THE PROBLEM: Reproduce every line of the items below word for word, omitting the pictures.

***** DATA SHOWN *****

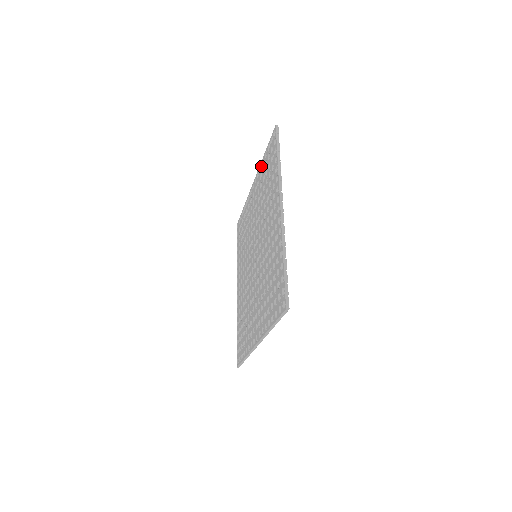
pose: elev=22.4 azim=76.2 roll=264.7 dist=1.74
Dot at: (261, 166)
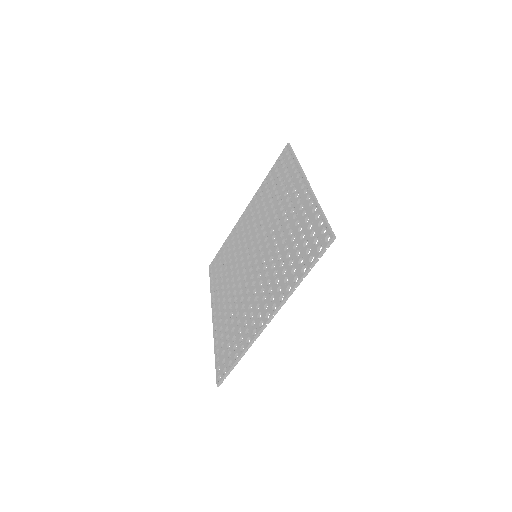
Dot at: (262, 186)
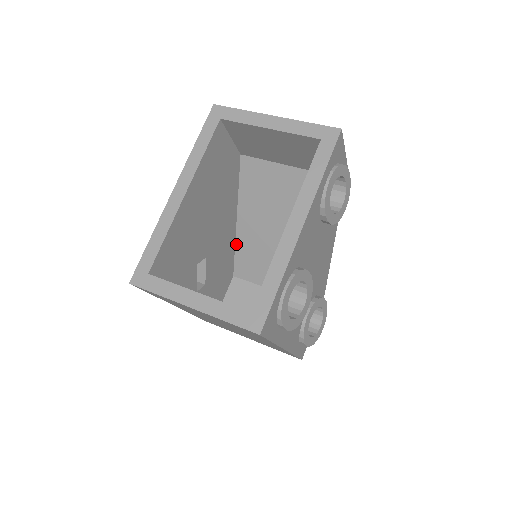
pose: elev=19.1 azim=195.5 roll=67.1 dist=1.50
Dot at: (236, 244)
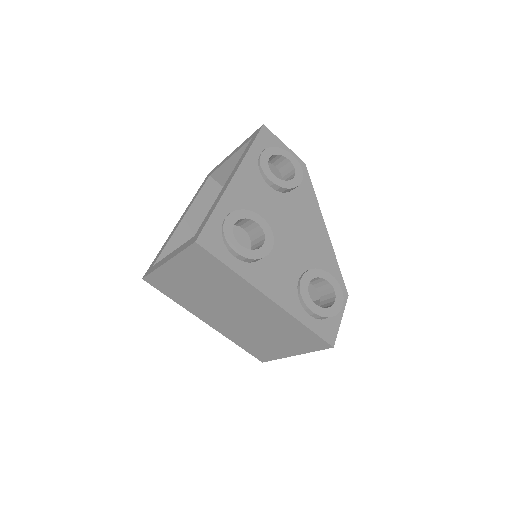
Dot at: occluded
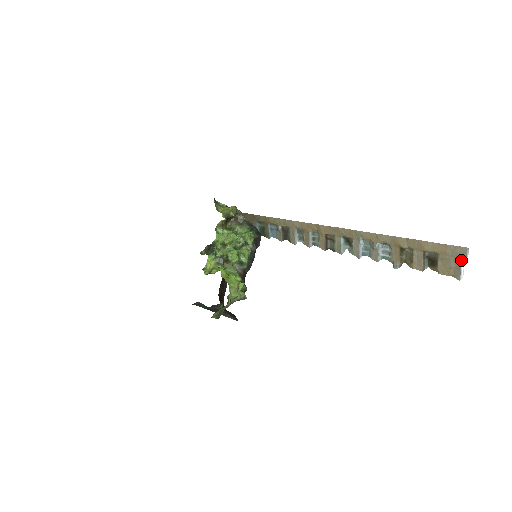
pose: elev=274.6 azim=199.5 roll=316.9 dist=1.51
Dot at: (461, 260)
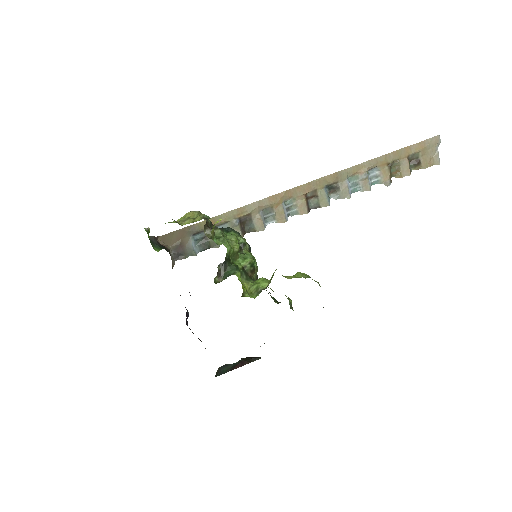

*****

TASK RESULT:
pose: elev=22.4 azim=76.2 roll=264.7 dist=1.74
Dot at: (261, 166)
Dot at: (262, 186)
pose: elev=19.1 azim=195.5 roll=67.1 dist=1.50
Dot at: (236, 244)
Dot at: occluded
pose: elev=274.6 azim=199.5 roll=316.9 dist=1.51
Dot at: (461, 260)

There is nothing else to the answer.